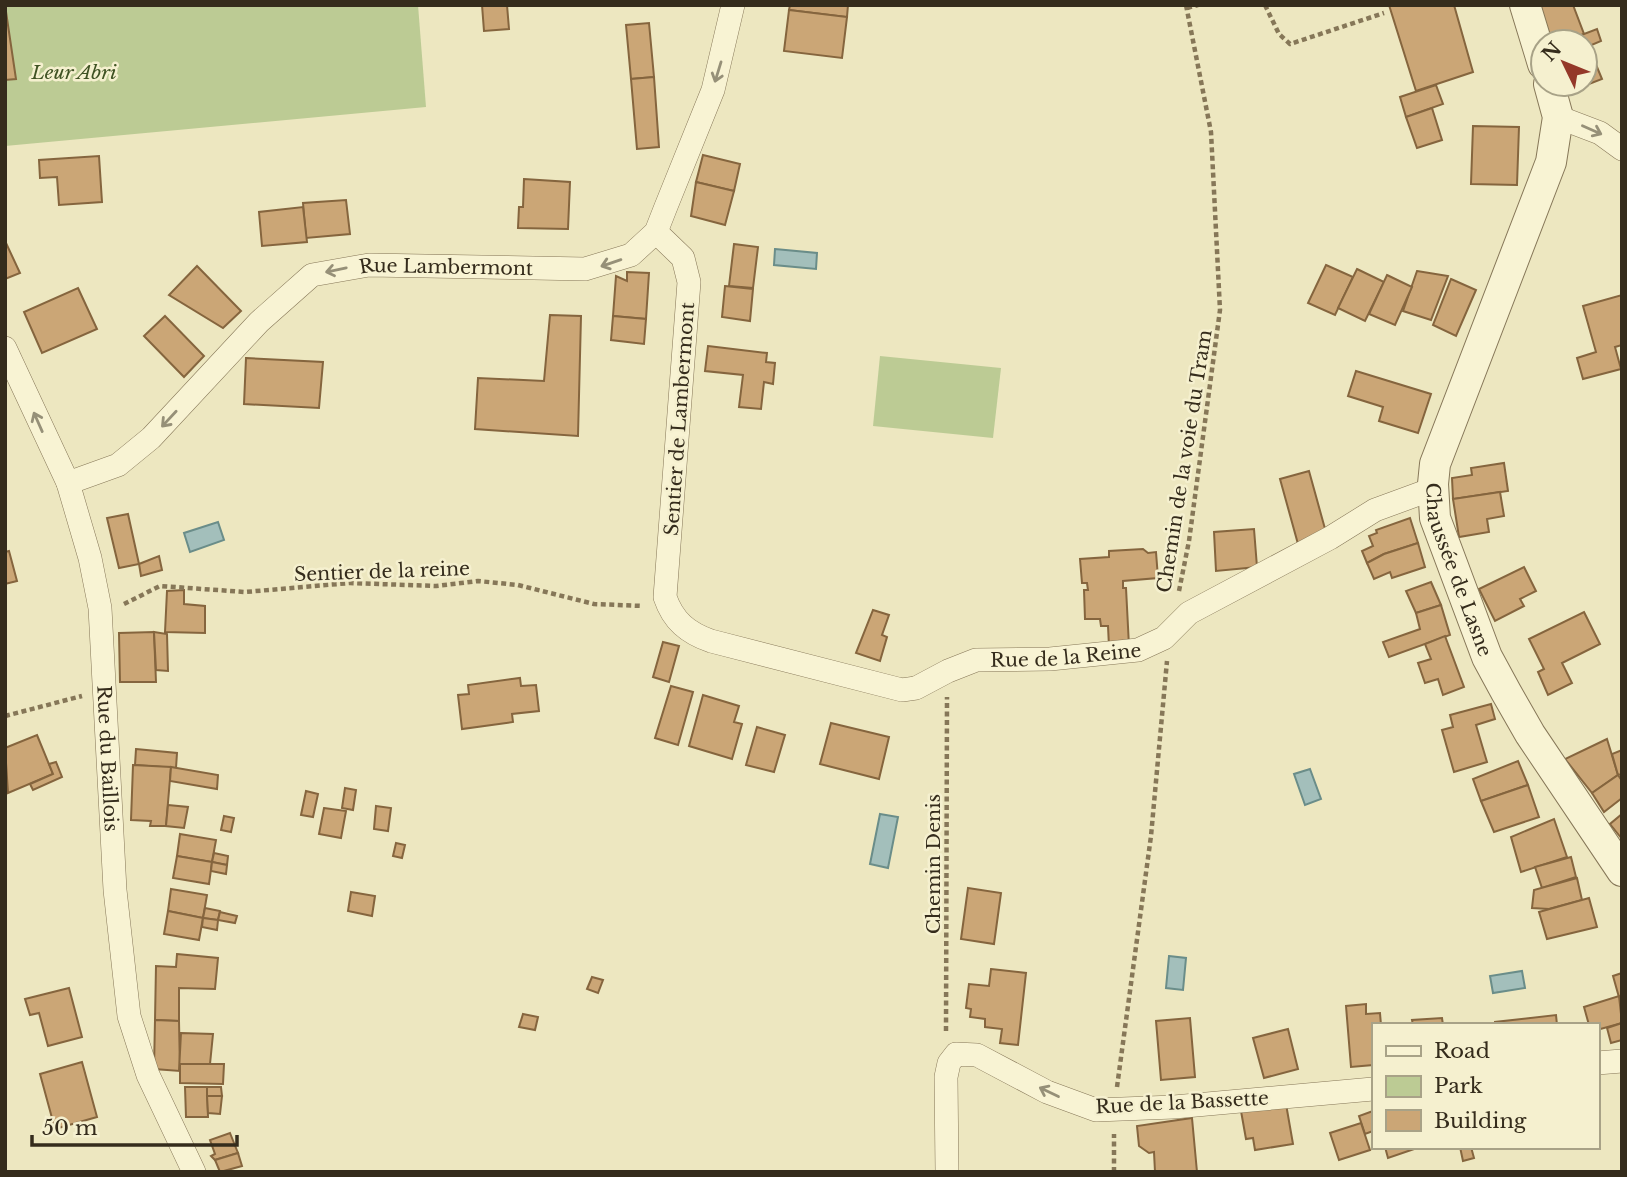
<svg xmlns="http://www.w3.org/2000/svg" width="1627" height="1177" font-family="'Libre Baskerville',serif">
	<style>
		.green { fill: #bccb94 }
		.water { fill: #a3bfbb; stroke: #6a8d89; stroke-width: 2 }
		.building { fill: #cba676; stroke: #85653e; stroke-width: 2 }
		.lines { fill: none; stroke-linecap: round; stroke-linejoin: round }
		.minor-casing { stroke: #867758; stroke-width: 24 }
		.tertiary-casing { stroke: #867758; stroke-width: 32 }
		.path { stroke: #867758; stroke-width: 4.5; stroke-dasharray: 5 3.5; stroke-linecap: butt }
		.minor { stroke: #f8f3d3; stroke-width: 23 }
		.tertiary { stroke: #f8f3d3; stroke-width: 30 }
		.oneway { stroke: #969078 }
		.labels { text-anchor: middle; stroke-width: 5; stroke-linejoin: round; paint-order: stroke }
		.park-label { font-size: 19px; font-style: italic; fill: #3f5223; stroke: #f5f0cf }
		.street-label { font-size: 19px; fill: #352c1c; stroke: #f5f0cf }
	</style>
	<rect width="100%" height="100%" fill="#ede7c0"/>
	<g class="green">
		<path d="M5,5H418L426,107L5,146Z"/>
		<path d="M880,356L1001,368L993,438L873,426Z"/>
	</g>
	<g class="water">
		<path d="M775,249L817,253L816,269L774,265Z"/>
		<path d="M218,522L224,540L190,552L184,533Z"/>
		<path d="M1310,769L1321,799L1305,805L1294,774Z"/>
		<path d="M880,814L898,817L888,868L870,864Z"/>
		<path d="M1169,956L1186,958L1183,990L1166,988Z"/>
		<path d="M1522,971L1525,988L1493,993L1490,976Z"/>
	</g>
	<g class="building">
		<path d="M5,5L16,79L5,80Z"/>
		<path d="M482,5H507L509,29L484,31Z"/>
		<path d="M790,5H848L847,17L789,10Z"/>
		<path d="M1389,5H1454L1473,72L1416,91Z"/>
		<path d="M1538,5H1573L1584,34L1563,42H1552Z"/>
		<path d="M789,10L847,17L842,58L784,51Z"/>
		<path d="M649,23L654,77L631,79L626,25Z"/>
		<path d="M1597,29L1601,41L1589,46L1592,55L1585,58V42H1563Z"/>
		<path d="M1592,55L1602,79L1571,91L1568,84H1585V58Z"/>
		<path d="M654,77L659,147L637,149L631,79Z"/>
		<path d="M1436,85L1443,104L1406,117L1400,97Z"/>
		<path d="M1432,108L1442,140L1417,148L1406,117Z"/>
		<path d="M1473,126L1519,127L1517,185L1471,184Z"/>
		<path d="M703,155L740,164L734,191L696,182Z"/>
		<path d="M99,156L102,202L59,205L57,177L40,178L39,160Z"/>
		<path d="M524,179L570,182L568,229L518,228L519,207H523Z"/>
		<path d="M696,182L734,191L725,225L691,216Z"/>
		<path d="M346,200L350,234L306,238L303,203Z"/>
		<path d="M303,207L307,242L262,246L259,212Z"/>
		<path d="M6,243L20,273L5,279V244Z"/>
		<path d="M734,244L758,247L753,288L729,286Z"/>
		<path d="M1326,265L1353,277L1335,315L1308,303Z"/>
		<path d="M197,266L241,311L223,328L169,295Z"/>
		<path d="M1357,269L1384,282L1365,321L1338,308Z"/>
		<path d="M1417,271L1448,276L1431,320L1403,311Z"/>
		<path d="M627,272L649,273L646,319L613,316L616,276L627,281Z"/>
		<path d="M1387,275L1412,287L1395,325L1369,314Z"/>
		<path d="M1451,279L1476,290L1456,336L1433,325Z"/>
		<path d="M725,286L753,289L750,321L722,317Z"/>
		<path d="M78,288L97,329L42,353L24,312Z"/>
		<path d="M1622,295V345L1615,347L1621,369L1583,379L1577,358L1596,352L1583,306Z"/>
		<path d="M550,315L581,316L578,436L475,429L478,378L544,381Z"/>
		<path d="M165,316L204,356L184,377L144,336Z"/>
		<path d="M613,316L646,319L644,344L611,340Z"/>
		<path d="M708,346L767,353L766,362L775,363L773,384L764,382L761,409L739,407L743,375L705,371Z"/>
		<path d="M246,358L323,362L319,408L244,404Z"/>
		<path d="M1356,371L1431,394L1418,433L1379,421L1383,407L1348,396Z"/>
		<path d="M1504,463L1508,491L1453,499L1452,478L1472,475L1471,468Z"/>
		<path d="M1309,471L1327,536L1298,544L1280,479Z"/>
		<path d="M1500,492L1504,516L1487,519L1489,532L1459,537L1453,499Z"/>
		<path d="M128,514L139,564L119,568L107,518Z"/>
		<path d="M1410,518L1418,543L1384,554L1367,563L1362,551L1373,546L1369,536L1377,533L1376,530Z"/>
		<path d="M1254,529L1257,567L1216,571L1214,532Z"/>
		<path d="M1418,543L1425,567L1392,578L1390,572L1374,579L1367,563L1384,554Z"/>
		<path d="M1143,549L1148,553L1156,552L1158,578L1123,581V588H1126L1129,646L1109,647L1108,626H1101L1100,619H1085L1084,590H1088L1087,583H1082L1080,559L1109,557V551Z"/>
		<path d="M9,551L17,581L5,584V552Z"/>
		<path d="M159,556L162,570L141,576L139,564Z"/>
		<path d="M1524,567L1536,591L1520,599L1524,606L1495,621L1479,589Z"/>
		<path d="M1431,582L1441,605L1416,613L1406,591Z"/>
		<path d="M184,590V604L205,606V633L165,632L167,591Z"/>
		<path d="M1441,605L1450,635L1389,657L1383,642L1420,629L1416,613Z"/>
		<path d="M873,610L889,615L882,635L887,637L880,661L856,653Z"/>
		<path d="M1584,612L1600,644L1562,663L1572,683L1548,695L1538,672L1544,669L1529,639Z"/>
		<path d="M154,632L156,682H120L119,633Z"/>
		<path d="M154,632L167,634L168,671L156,670Z"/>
		<path d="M1445,636L1464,687L1443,695L1438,679L1425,683L1418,663L1431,659L1425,644Z"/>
		<path d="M663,642L679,646L669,682L653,677Z"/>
		<path d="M520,678L521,686L536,685L539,711L512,714L513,722L462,729L458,695L469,694L468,685Z"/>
		<path d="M671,686L693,692L678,745L655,738Z"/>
		<path d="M703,695L739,706L734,722L742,724L732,759L689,746Z"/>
		<path d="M1491,704L1495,719L1476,725L1487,762L1454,772L1442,730L1453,727L1450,715Z"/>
		<path d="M831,723L889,737L879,779L820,764Z"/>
		<path d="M757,727L785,735L774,772L746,765Z"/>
		<path d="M37,735L53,774L8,793L5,748Z"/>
		<path d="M1607,739L1618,775L1592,793L1565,759Z"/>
		<path d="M136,749L177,753L176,768L135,765Z"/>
		<path d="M1622,750V774L1618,775L1612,754Z"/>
		<path d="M1518,761L1528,785L1481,801L1473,779Z"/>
		<path d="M56,762L62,777L33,790L30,784L53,774L49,764Z"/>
		<path d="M133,765L171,767L166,826H150L151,821L131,820Z"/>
		<path d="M171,767L218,775L217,789L170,781Z"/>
		<path d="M1618,775L1622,781V798L1604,812L1592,793Z"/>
		<path d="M1528,785L1539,817L1494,832L1481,801Z"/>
		<path d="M345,788L356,790L353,810L342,808Z"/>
		<path d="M306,791L318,794L313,817L301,815Z"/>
		<path d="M168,805L188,807L184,828L166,826Z"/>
		<path d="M376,806L391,808L388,831L374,829Z"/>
		<path d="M324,808L346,811L341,838L319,834Z"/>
		<path d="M1622,814V839L1610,824Z"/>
		<path d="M224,816L234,818L231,832L221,830Z"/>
		<path d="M1554,819L1567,857L1521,872L1511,837Z"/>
		<path d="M180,834L216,840L212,862L177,856Z"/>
		<path d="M396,843L405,845L402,858L393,856Z"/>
		<path d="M214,853L228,856L227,865L212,862Z"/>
		<path d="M177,856L212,862L209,884L173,878Z"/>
		<path d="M1571,857L1576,877L1542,888L1535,867Z"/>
		<path d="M212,862L227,865L226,874L211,871Z"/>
		<path d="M1577,878L1582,900L1549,909L1532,908L1534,890Z"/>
		<path d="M968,888L1001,893L994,944L961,939Z"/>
		<path d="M171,889L207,895L203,918L168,911Z"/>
		<path d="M351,892L375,896L372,916L348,911Z"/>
		<path d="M1589,898L1597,927L1547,939L1539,912Z"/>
		<path d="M205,908L220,911L218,920L203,918Z"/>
		<path d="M168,911L203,918L199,940L164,934Z"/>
		<path d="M220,912L237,916L235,923L218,920Z"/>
		<path d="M203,918L218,920L217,930L202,927Z"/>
		<path d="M177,954L218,958L215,989L179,988V1021L155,1020L156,966L176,967Z"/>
		<path d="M991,969L1026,973L1018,1045L1000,1043L1002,1029L985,1027V1019L970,1017L971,1009L966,1008L969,984L989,986Z"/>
		<path d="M1622,973V1008L1613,976Z"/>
		<path d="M592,977L603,980L598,993L587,989Z"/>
		<path d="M69,988L82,1037L48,1046L39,1013L30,1015L25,999Z"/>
		<path d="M1619,996L1622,1023L1597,1030V1025H1589L1584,1007Z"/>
		<path d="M1366,1004V1014L1380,1013L1381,1025H1373V1065L1351,1067L1346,1006Z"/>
		<path d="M523,1014L538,1017L535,1030L519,1027Z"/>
		<path d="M1556,1015L1557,1025H1495V1022Z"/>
		<path d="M1190,1018L1195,1077L1161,1080L1156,1021Z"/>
		<path d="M1442,1018L1443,1025H1413L1412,1020Z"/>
		<path d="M155,1020L179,1021L180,1071L154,1069Z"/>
		<path d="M1622,1023V1040L1611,1043L1607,1028Z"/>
		<path d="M1288,1029L1298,1069L1264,1078L1253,1038Z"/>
		<path d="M181,1033L213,1034L210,1064H180L179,1071Z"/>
		<path d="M82,1062L97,1117L55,1129L40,1074Z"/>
		<path d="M180,1064H224L223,1084L180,1083Z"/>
		<path d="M185,1087H207L208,1117H186Z"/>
		<path d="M207,1087H221L222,1096H207Z"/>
		<path d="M207,1096H222L220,1114L208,1113Z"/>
		<path d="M1286,1104L1293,1144L1255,1150L1253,1138L1246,1139L1241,1111Z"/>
		<path d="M1373,1111V1131L1365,1134L1359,1116Z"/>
		<path d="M1192,1118L1197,1172H1155L1154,1152L1149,1153L1139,1146L1137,1126Z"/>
		<path d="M1361,1123L1370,1150L1339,1160L1330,1133Z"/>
		<path d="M230,1133L238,1153L215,1160L211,1156L215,1154L210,1140Z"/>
		<path d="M1385,1147H1420L1388,1158Z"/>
		<path d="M1460,1147H1471L1474,1158L1463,1161Z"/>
		<path d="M238,1153L242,1166L220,1172L215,1160Z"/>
	</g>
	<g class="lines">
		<defs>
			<g id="minor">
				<path d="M1558,117L1600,133L1622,149"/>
				<path id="s1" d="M656,232L683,258L689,282L665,597C673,621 688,633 711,641L902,690L916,688L948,671L976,660L1050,659L1138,650L1164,638L1189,613L1330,538L1375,510L1435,488"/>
				<path id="s2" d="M5,348L68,483L90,558L100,608L115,890L129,1016L148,1075L194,1172"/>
				<path id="s3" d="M68,483L118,465L151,438L259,322L312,275L369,265L585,269L631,255L656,232L665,209L713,90L733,5"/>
				<path d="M1597,1063L1622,1061"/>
				<path d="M947,1172L946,1077L949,1063L956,1054L977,1055L1047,1092L1096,1110L1174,1107L1373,1089"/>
			</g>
			<g id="tertiary">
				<path d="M1525,5L1543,64"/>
				<path id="s4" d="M1549,84L1558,117L1551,162L1435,464L1433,484L1435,518L1487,657L1506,692L1530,734L1622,871"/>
			</g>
		</defs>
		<use href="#minor" class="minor-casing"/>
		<use href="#tertiary" class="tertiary-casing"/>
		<g class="path">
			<path d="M1265,5L1279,34L1290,44L1384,13"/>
			<path d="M1187,8L1198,5"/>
			<path d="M1179,591L1189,541L1220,310L1211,132L1186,5"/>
			<path d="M124,604L160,586L245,592L350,583L436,586L478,581L518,585L594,604L643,606"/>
			<path d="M5,716L82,696"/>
			<path d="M946,1031L947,697"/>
			<path d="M1117,1087L1151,836L1167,661"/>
			<path d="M1114,1172V1134"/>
		</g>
		<use href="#minor" class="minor"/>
		<use href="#tertiary" class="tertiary"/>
	</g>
	<defs><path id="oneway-shaft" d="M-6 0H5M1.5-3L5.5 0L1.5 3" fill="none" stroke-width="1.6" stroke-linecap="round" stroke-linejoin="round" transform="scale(1.75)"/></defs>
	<g class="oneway">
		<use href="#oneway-shaft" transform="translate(718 72) rotate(107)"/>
		<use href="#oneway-shaft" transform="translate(1592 130) rotate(24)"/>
		<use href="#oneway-shaft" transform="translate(611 263) rotate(161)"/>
		<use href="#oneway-shaft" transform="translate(336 270) rotate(168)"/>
		<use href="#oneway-shaft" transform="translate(169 419) rotate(133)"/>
		<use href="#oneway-shaft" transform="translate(38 422) rotate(-114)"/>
		<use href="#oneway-shaft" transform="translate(1049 1092) rotate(-154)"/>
	</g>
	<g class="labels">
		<g class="park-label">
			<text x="74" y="79">Leur Abri</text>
		</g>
		<g class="street-label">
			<text dy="7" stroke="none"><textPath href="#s3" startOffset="460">Rue Lambermont</textPath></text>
			<text transform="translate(679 419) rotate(-86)" y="7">Sentier de Lambermont</text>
			<text transform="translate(1184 461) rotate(-81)" y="7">Chemin de la voie du Tram</text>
			<text dy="7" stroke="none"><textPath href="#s4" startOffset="513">Chaussée de Lasne</textPath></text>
			<text transform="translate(382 571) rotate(-2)" y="7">Sentier de la reine</text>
			<text dy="7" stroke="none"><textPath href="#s1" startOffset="812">Rue de la Reine</textPath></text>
			<text dy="7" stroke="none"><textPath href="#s2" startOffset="429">Rue du Baillois</textPath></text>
			<text transform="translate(933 864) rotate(-90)" y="7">Chemin Denis</text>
			<text transform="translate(1182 1102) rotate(-3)" y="7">Rue de la Bassette</text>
		</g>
	</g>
	<rect width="1627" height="1177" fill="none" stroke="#352c1c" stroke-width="14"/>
	<rect x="1372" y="1023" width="228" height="126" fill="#f5f0cf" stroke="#a8a287" stroke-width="2"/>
	<rect x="1386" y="1046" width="35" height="10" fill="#f8f3d3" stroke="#a8a287" stroke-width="2"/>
	<text x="1434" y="1058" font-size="21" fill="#352c1c">Road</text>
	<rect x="1386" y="1076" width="35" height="21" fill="#bccb94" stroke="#a8a287" stroke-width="2"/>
	<text x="1434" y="1093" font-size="21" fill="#352c1c">Park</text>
	<rect x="1386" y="1110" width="35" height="21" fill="#cba676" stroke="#a8a287" stroke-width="2"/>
	<text x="1434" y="1128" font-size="21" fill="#352c1c">Building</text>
	<g transform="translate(1564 63) rotate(313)"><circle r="33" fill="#f5f0cf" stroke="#a8a287" stroke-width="2"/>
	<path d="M0-5L12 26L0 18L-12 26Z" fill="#943829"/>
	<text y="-10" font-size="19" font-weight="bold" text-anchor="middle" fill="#352c1c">N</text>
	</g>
	<path d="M32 1135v10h205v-10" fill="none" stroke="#352c1c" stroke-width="3.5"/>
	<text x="42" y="1135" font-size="21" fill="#352c1c" stroke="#f5f0cf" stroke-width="5" paint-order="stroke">50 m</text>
</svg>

**About this exercise:** The required output is the stretch of entries above from the line containing "#a3bfbb; stroke: #6a8d89;" through the line containing "#867758; stroke-width: 32", reproduced exactly.

**Final answer:**
		.water { fill: #a3bfbb; stroke: #6a8d89; stroke-width: 2 }
		.building { fill: #cba676; stroke: #85653e; stroke-width: 2 }
		.lines { fill: none; stroke-linecap: round; stroke-linejoin: round }
		.minor-casing { stroke: #867758; stroke-width: 24 }
		.tertiary-casing { stroke: #867758; stroke-width: 32 }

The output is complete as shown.